What to work on: Pull out every line from the items below that contains the word "angry". Case counts, so match capitalization exactly.

Data under study START

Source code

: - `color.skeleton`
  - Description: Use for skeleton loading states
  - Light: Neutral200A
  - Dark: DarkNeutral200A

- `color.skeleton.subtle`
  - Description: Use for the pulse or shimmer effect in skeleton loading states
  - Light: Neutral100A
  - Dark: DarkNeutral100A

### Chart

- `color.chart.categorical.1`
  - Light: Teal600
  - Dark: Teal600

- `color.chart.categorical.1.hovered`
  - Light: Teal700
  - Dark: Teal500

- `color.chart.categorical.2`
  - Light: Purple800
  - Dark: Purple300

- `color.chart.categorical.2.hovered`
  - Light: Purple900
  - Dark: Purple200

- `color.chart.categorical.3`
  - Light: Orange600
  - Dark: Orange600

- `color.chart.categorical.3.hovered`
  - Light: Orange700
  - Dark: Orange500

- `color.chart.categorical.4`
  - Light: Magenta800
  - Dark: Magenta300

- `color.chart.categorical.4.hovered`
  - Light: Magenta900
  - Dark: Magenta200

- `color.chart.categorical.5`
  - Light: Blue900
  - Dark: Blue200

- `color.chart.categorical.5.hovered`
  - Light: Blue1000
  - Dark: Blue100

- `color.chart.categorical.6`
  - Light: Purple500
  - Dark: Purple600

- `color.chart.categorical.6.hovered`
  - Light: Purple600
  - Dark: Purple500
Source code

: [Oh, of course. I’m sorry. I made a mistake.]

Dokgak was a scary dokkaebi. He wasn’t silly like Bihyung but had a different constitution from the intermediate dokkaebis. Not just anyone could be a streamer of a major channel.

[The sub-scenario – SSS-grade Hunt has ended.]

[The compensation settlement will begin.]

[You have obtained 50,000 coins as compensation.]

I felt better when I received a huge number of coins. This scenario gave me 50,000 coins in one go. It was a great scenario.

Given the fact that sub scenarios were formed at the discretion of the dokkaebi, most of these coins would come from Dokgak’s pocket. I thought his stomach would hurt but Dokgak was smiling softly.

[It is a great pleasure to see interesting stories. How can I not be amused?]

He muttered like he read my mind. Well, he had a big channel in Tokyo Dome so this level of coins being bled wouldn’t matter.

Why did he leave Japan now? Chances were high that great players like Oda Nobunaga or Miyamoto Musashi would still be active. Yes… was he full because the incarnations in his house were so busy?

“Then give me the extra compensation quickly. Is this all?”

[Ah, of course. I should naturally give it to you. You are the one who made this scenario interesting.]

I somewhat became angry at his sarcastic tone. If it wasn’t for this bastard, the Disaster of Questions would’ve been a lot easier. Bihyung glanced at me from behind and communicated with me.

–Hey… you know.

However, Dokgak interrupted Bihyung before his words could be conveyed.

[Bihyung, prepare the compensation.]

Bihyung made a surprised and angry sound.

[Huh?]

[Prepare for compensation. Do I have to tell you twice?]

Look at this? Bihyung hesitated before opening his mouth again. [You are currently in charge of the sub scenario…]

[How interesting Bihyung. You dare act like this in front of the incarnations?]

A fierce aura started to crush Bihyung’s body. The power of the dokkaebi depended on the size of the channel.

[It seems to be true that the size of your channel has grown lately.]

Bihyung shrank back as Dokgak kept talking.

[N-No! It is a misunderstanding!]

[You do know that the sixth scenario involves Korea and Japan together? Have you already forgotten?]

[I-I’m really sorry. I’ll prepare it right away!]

Data under study END

Task result:
I somewhat became angry at his sarcastic tone. If it wasn’t for this bastard, the Disaster of Questions would’ve been a lot easier. Bihyung glanced at me from behind and communicated with me.
Bihyung made a surprised and angry sound.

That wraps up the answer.